Data shown: Begin

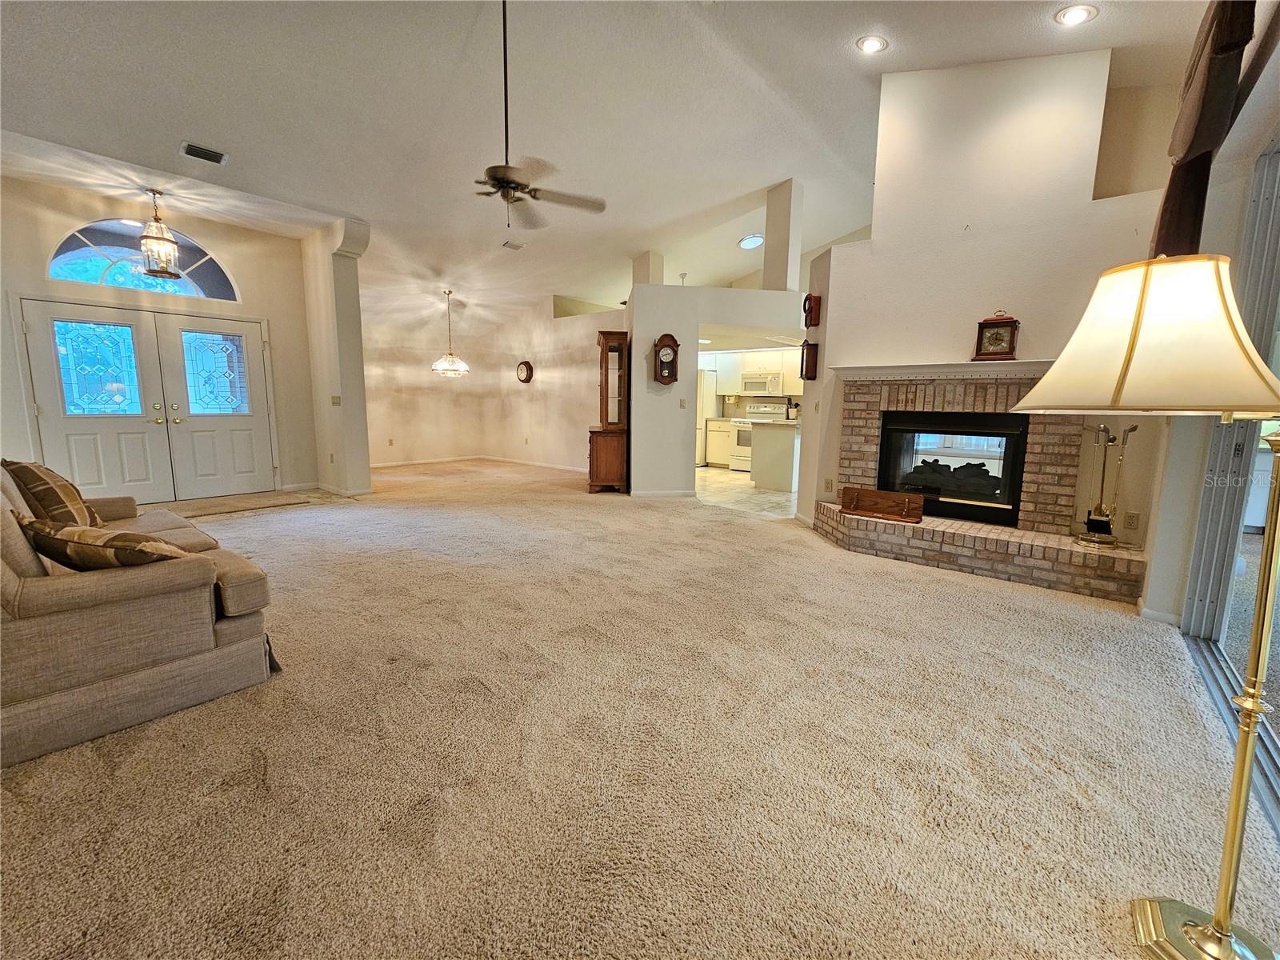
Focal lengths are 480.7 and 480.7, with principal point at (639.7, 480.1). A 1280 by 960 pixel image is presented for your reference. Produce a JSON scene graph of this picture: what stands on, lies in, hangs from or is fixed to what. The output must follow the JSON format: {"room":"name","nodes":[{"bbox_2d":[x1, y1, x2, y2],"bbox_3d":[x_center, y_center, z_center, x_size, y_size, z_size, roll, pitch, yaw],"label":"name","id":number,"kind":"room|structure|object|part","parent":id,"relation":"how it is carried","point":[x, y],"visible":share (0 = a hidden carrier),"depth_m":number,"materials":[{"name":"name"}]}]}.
{"room":"living room","nodes":[
{"label":"living room","id":0,"kind":"room"},
{"bbox_2d":[0,172,318,500],"bbox_3d":[-5.432,-1.357,5.137,0.181,3.297,3.205,8,11,40],"label":"entry wall","id":1,"kind":"structure","parent":0,"point":[19,407],"depth_m":5.26,"materials":[{"name":"beige paint"}]},
{"bbox_2d":[48,219,239,300],"bbox_3d":[-5.233,-2.312,5.120,0.085,0.713,1.497,8,11,40],"label":"arched window","id":2,"kind":"structure","parent":1,"relation":"in","point":[99,267],"depth_m":5.03,"materials":[{"name":"glass"}]},
{"bbox_2d":[16,298,276,501],"bbox_3d":[-5.327,-0.812,5.429,0.173,2.113,1.854,8,11,40],"label":"double door","id":3,"kind":"structure","parent":1,"relation":"in","point":[247,326],"depth_m":5.30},
{"bbox_3d":[-5.693,-1.140,5.071,0.103,0.915,0.550,8,11,40],"label":"glass panel","id":4,"kind":"part","parent":3,"relation":"part of","materials":[{"name":"glass"}]},
{"bbox_3d":[-5.079,-1.246,5.789,0.076,0.927,0.584,8,11,40],"label":"glass panel","id":5,"kind":"part","parent":3,"relation":"part of","materials":[{"name":"glass"}]},
{"bbox_2d":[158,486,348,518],"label":"entry floor","id":6,"kind":"structure","parent":0,"point":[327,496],"depth_m":5.37,"materials":[{"name":"beige"}]},
{"bbox_2d":[301,218,371,497],"bbox_3d":[-3.791,-1.466,6.098,1.189,3.281,0.419,8,11,40],"label":"column wall","id":7,"kind":"structure","parent":0,"point":[364,474],"depth_m":5.82,"materials":[{"name":"paint"}]},
{"bbox_2d":[330,395,340,406],"bbox_3d":[-3.637,-0.947,5.742,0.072,0.123,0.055,8,11,40],"label":"light switch","id":8,"kind":"object","parent":7,"relation":"attached to","point":[335,402],"visible":0.99,"depth_m":5.73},
{"bbox_2d":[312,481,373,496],"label":"baseboard","id":9,"kind":"structure","parent":7,"relation":"attached to","point":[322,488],"depth_m":5.97,"materials":[{"name":"white paint"}]},
{"bbox_2d":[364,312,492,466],"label":"dining back wall","id":10,"kind":"structure","parent":0,"point":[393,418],"depth_m":9.01,"materials":[{"name":"beige paint"}]},
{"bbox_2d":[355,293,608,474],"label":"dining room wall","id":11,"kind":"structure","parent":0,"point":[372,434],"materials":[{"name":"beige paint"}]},
{"bbox_2d":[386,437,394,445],"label":"wall socket","id":12,"kind":"object","parent":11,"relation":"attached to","point":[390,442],"visible":0.99,"depth_m":8.59,"materials":[{"name":"white"}]},
{"bbox_2d":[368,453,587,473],"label":"baseboard","id":13,"kind":"structure","parent":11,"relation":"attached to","point":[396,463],"depth_m":9.09,"materials":[{"name":"white paint"}]},
{"bbox_2d":[516,360,533,382],"bbox_3d":[-2.109,-1.959,8.742,0.405,0.428,0.075,8,11,40],"label":"wall clock","id":14,"kind":"object","parent":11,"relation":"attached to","point":[526,364],"visible":0.99,"depth_m":8.70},
{"bbox_2d":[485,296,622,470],"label":"dining side wall","id":15,"kind":"structure","parent":0,"point":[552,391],"depth_m":8.64,"materials":[{"name":"beige paint"}]},
{"bbox_2d":[0,0,1227,334],"bbox_3d":[-1.019,-3.385,5.001,10.240,0.698,9.844,8,11,40],"label":"ceiling","id":16,"kind":"structure","parent":0,"point":[1103,38],"depth_m":3.84,"materials":[{"name":"white paint"}]},
{"bbox_2d":[138,188,181,278],"bbox_3d":[-4.651,-2.362,4.647,0.297,0.811,0.297,8,11,40],"label":"pendant lantern","id":17,"kind":"object","parent":16,"relation":"hanging from","point":[160,270],"visible":1,"depth_m":4.62,"materials":[{"name":"metal"}]},
{"bbox_2d":[179,141,228,164],"bbox_3d":[-3.639,-2.730,4.013,0.200,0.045,0.290,8,11,40],"label":"ceiling vent","id":18,"kind":"object","parent":16,"relation":"attached to","point":[192,149],"visible":0.99,"depth_m":4.00,"materials":[{"name":"metal"}]},
{"bbox_2d":[430,287,469,376],"bbox_3d":[-3.104,-2.402,7.841,0.582,1.366,0.579,8,11,40],"label":"chandelier","id":19,"kind":"object","parent":16,"relation":"hanging from","point":[438,366],"visible":1,"depth_m":7.80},
{"bbox_2d":[500,239,524,250],"bbox_3d":[-1.626,-3.007,6.134,0.201,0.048,0.242,8,11,40],"label":"ceiling vent","id":20,"kind":"object","parent":16,"relation":"attached to","point":[512,246],"visible":0.99,"depth_m":6.13,"materials":[{"name":"white metal"}]},
{"bbox_2d":[472,0,608,231],"bbox_3d":[-0.849,-2.453,3.157,1.071,1.450,1.045,8,11,40],"label":"ceiling fan","id":21,"kind":"object","parent":16,"relation":"hanging from","point":[494,178],"visible":0.99,"depth_m":3.15,"materials":[{"name":"metal"}]},
{"bbox_2d":[737,232,763,249],"bbox_3d":[1.554,-3.315,6.695,0.360,0.106,0.361,-6,11,-38],"label":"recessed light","id":22,"kind":"object","parent":16,"relation":"in","point":[751,240],"visible":0.97,"depth_m":6.63,"materials":[{"name":"white"}]},
{"bbox_2d":[856,34,887,53],"bbox_3d":[1.629,-3.058,3.376,0.204,0.051,0.206,-3,9,-26],"label":"recessed light","id":23,"kind":"object","parent":16,"relation":"in","point":[873,44],"visible":0.99,"depth_m":3.36,"materials":[{"name":"white"}]},
{"bbox_2d":[1054,4,1097,25],"bbox_3d":[2.728,-2.922,3.014,0.211,0.048,0.208,8,11,40],"label":"recessed light","id":24,"kind":"object","parent":16,"relation":"in","point":[1079,12],"visible":0.98,"depth_m":3.00,"materials":[{"name":"white"}]},
{"bbox_2d":[0,456,1278,959],"bbox_3d":[-1.458,0.579,4.268,10.028,0.109,7.791,8,11,40],"label":"carpet floor","id":25,"kind":"structure","parent":0,"point":[899,582],"depth_m":1.60,"materials":[{"name":"beige carpet"}]},
{"bbox_2d":[0,461,279,767],"bbox_3d":[-2.698,0.338,2.287,2.281,0.861,1.041,8,11,40],"label":"sofa","id":26,"kind":"object","parent":25,"relation":"on","point":[59,700],"visible":0.89,"depth_m":1.70,"materials":[{"name":"beige fabric"}]},
{"bbox_2d":[0,457,101,526],"bbox_3d":[-3.021,0.101,2.490,0.543,0.418,0.278,8,11,40],"label":"throw pillow","id":27,"kind":"object","parent":26,"relation":"on","point":[27,471],"visible":0.78,"depth_m":2.38,"materials":[{"name":"brown fabric"}]},
{"bbox_2d":[16,513,193,570],"bbox_3d":[-1.984,0.280,1.832,0.614,0.297,0.301,2,8,12],"label":"throw pillow","id":28,"kind":"object","parent":26,"relation":"on","point":[57,538],"visible":0.75,"depth_m":1.71,"materials":[{"name":"brown fabric"}]},
{"bbox_2d":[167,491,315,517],"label":"door mat","id":29,"kind":"object","parent":25,"relation":"on","point":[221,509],"visible":0.97,"depth_m":5.31,"materials":[{"name":"beige carpet"}]},
{"bbox_2d":[587,330,630,492],"bbox_3d":[-0.415,-0.869,6.417,0.574,2.054,0.566,8,11,40],"label":"curio cabinet","id":30,"kind":"object","parent":25,"relation":"on","point":[605,342],"visible":0.96,"depth_m":6.21,"materials":[{"name":"brown wood"}]},
{"bbox_2d":[1000,252,1279,959],"bbox_3d":[1.187,0.270,1.042,0.567,1.541,0.534,8,11,40],"label":"floor lamp","id":31,"kind":"object","parent":25,"relation":"on","point":[1228,945],"visible":1,"depth_m":0.97,"materials":[{"name":"gold metal"}]},
{"bbox_3d":[1.107,-0.300,1.055,0.493,0.283,0.497,8,11,40],"label":"lampshade","id":32,"kind":"part","parent":31,"relation":"part of","materials":[{"name":"beige fabric"}]},
{"bbox_3d":[1.298,1.045,1.061,0.278,0.067,0.263,8,11,40],"label":"lamp base","id":33,"kind":"part","parent":31,"relation":"part of","materials":[{"name":"gold metal"}]},
{"bbox_2d":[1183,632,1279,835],"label":"sliding door track","id":34,"kind":"object","parent":25,"relation":"in","point":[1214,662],"visible":0.62,"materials":[{"name":"metal"}]},
{"bbox_2d":[626,280,805,496],"bbox_3d":[1.095,-1.063,6.235,0.952,2.536,1.246,8,11,40],"label":"partition wall","id":35,"kind":"structure","parent":0,"point":[695,321],"depth_m":5.84,"materials":[{"name":"white paint"}]},
{"bbox_2d":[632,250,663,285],"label":"column","id":36,"kind":"structure","parent":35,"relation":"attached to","point":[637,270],"depth_m":7.02,"materials":[{"name":"paint"}]},
{"bbox_2d":[628,488,697,497],"bbox_3d":[0.272,0.186,6.124,0.171,0.096,0.386,8,11,40],"label":"baseboard","id":37,"kind":"structure","parent":35,"relation":"attached to","point":[679,493],"depth_m":6.12,"materials":[{"name":"white paint"}]},
{"bbox_2d":[652,332,679,383],"bbox_3d":[0.317,-1.472,5.842,0.317,0.600,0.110,-1,8,-8],"label":"wall clock","id":38,"kind":"object","parent":35,"relation":"attached to","point":[669,342],"visible":1,"depth_m":5.81,"materials":[{"name":"brown wood"}]},
{"bbox_2d":[678,397,687,408],"bbox_3d":[0.531,-0.945,5.967,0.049,0.125,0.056,8,11,40],"label":"light switch","id":39,"kind":"object","parent":35,"relation":"attached to","point":[682,404],"visible":0.98,"depth_m":5.96,"materials":[{"name":"white plastic"}]},
{"bbox_2d":[761,179,803,292],"bbox_3d":[1.743,-2.929,5.917,0.335,1.370,0.263,8,11,40],"label":"column","id":40,"kind":"structure","parent":35,"relation":"attached to","point":[767,262],"depth_m":5.84,"materials":[{"name":"white paint"}]},
{"bbox_2d":[696,466,795,517],"bbox_3d":[1.587,0.033,7.616,4.377,0.071,3.695,8,11,40],"label":"kitchen floor","id":41,"kind":"structure","parent":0,"point":[727,485],"depth_m":6.49,"materials":[{"name":"beige tile"}]},
{"bbox_2d":[696,368,717,466],"bbox_3d":[0.906,-1.158,9.165,0.833,1.710,0.798,8,11,40],"label":"refrigerator","id":42,"kind":"object","parent":41,"relation":"on","point":[709,399],"visible":0.27,"depth_m":8.82,"materials":[{"name":"metal"}]},
{"bbox_2d":[705,416,735,466],"bbox_3d":[1.665,-0.708,9.079,0.623,0.894,0.619,8,11,40],"label":"base cabinet","id":43,"kind":"object","parent":41,"relation":"on","point":[717,447],"visible":0.6,"depth_m":8.90,"materials":[{"name":"white wood"}]},
{"bbox_2d":[728,399,788,471],"bbox_3d":[2.104,-0.769,8.500,0.753,1.215,0.697,8,11,40],"label":"stove","id":44,"kind":"object","parent":41,"relation":"on","point":[767,410],"visible":0.46,"depth_m":8.39,"materials":[{"name":"white metal"}]},
{"bbox_2d":[747,419,800,491],"bbox_3d":[2.296,-0.375,7.146,0.937,0.911,1.241,8,11,40],"label":"kitchen island","id":45,"kind":"object","parent":41,"relation":"on","point":[782,466],"visible":0.61,"depth_m":6.75,"materials":[{"name":"white paint"}]},
{"bbox_2d":[709,349,803,394],"bbox_3d":[2.228,-1.990,8.720,2.210,0.792,0.462,8,11,40],"label":"upper cabinet","id":46,"kind":"object","parent":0,"point":[759,356],"visible":0.57,"depth_m":8.66,"materials":[{"name":"white paint"}]},
{"bbox_2d":[740,371,783,394],"bbox_3d":[2.207,-1.726,8.563,0.730,0.364,0.442,8,11,40],"label":"microwave","id":47,"kind":"object","parent":46,"relation":"attached to","point":[762,380],"visible":0.95,"depth_m":8.41,"materials":[{"name":"metal"}]},
{"bbox_2d":[800,44,1181,585],"bbox_3d":[2.662,-1.338,3.849,2.520,3.983,0.267,8,11,40],"label":"fireplace wall","id":48,"kind":"structure","parent":0,"point":[828,342],"depth_m":3.63,"materials":[{"name":"white paint"}]},
{"bbox_2d":[800,340,819,379],"bbox_3d":[1.668,-1.169,4.744,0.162,0.364,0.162,8,11,40],"label":"wall clock","id":49,"kind":"object","parent":48,"relation":"attached to","point":[806,356],"visible":0.98,"depth_m":4.69,"materials":[{"name":"brown wood"}]},
{"bbox_2d":[802,292,821,328],"bbox_3d":[1.655,-1.635,4.659,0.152,0.328,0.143,8,11,40],"label":"wall clock","id":50,"kind":"object","parent":48,"relation":"attached to","point":[806,299],"visible":0.99,"depth_m":4.61,"materials":[{"name":"wood"}]},
{"bbox_2d":[824,477,833,491],"bbox_3d":[1.775,0.043,4.516,0.063,0.122,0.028,8,11,40],"label":"wall socket","id":51,"kind":"object","parent":48,"relation":"attached to","point":[828,482],"visible":0.98,"depth_m":4.51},
{"bbox_2d":[815,369,1153,602],"bbox_3d":[2.529,-0.088,3.769,2.174,1.459,1.222,8,11,40],"label":"brick fireplace","id":52,"kind":"object","parent":48,"relation":"attached to","point":[857,455],"visible":0.75,"depth_m":3.66,"materials":[{"name":"brick"}]},
{"bbox_2d":[840,485,924,523],"bbox_3d":[1.946,0.183,3.895,0.606,0.202,0.204,8,11,40],"label":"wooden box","id":53,"kind":"object","parent":52,"relation":"on","point":[857,493],"visible":0.99,"depth_m":3.85,"materials":[{"name":"brown wood"}]},
{"bbox_2d":[831,360,1056,381],"bbox_3d":[2.434,-0.840,3.685,1.714,0.098,0.229,8,11,40],"label":"mantel","id":54,"kind":"object","parent":52,"relation":"attached to","point":[875,372],"visible":0.72,"depth_m":3.65,"materials":[{"name":"white paint"}]},
{"bbox_2d":[973,312,1019,359],"bbox_3d":[2.635,-1.062,3.554,0.253,0.362,0.126,8,11,40],"label":"mantel clock","id":55,"kind":"object","parent":54,"relation":"on","point":[982,334],"visible":0.99,"depth_m":3.52,"materials":[{"name":"brown wood"}]},
{"bbox_2d":[876,411,1027,524],"bbox_3d":[2.609,-0.138,4.094,1.071,0.794,0.474,8,11,40],"label":"firebox","id":56,"kind":"object","parent":52,"relation":"in","point":[937,431],"visible":0.89,"depth_m":3.94,"materials":[{"name":"black glass"}]},
{"bbox_2d":[1073,422,1136,548],"bbox_3d":[3.057,0.019,3.132,0.268,0.838,0.219,5,9,25],"label":"fireplace tool set","id":57,"kind":"object","parent":52,"relation":"on","point":[1133,429],"visible":0.99,"depth_m":3.13,"materials":[{"name":"metal"}]},
{"bbox_2d":[1123,510,1140,530],"bbox_3d":[3.305,0.277,3.237,0.070,0.119,0.009,8,11,40],"label":"wall socket","id":58,"kind":"object","parent":48,"relation":"attached to","point":[1133,522],"visible":0.98,"depth_m":3.23,"materials":[{"name":"plastic"}]},
{"bbox_2d":[1140,25,1279,640],"bbox_3d":[2.266,-0.875,1.518,0.202,3.639,5.510,8,11,40],"label":"right wall","id":59,"kind":"structure","parent":0,"point":[1262,133],"depth_m":2.46,"materials":[{"name":"white paint"}]},
{"bbox_2d":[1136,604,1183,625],"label":"baseboard","id":60,"kind":"structure","parent":59,"relation":"attached to","point":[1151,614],"depth_m":2.68,"materials":[{"name":"white paint"}]},
{"bbox_2d":[1150,0,1257,258],"bbox_3d":[2.715,-1.740,2.324,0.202,1.677,1.393,8,11,40],"label":"curtain","id":61,"kind":"object","parent":59,"relation":"attached to","point":[1222,17],"visible":0.77,"depth_m":2.24,"materials":[{"name":"brown fabric"}]},
{"bbox_2d":[1180,140,1279,824],"bbox_3d":[1.929,-0.181,1.270,0.141,2.434,3.065,8,11,40],"label":"sliding glass door","id":62,"kind":"structure","parent":59,"relation":"in","point":[1278,370],"depth_m":2.20,"materials":[{"name":"glass"}]}
]}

Data shown: End

**Work task**
In the data above, how many lines contain the word "sliding"? Only the number is wanted.

**Written answer**
2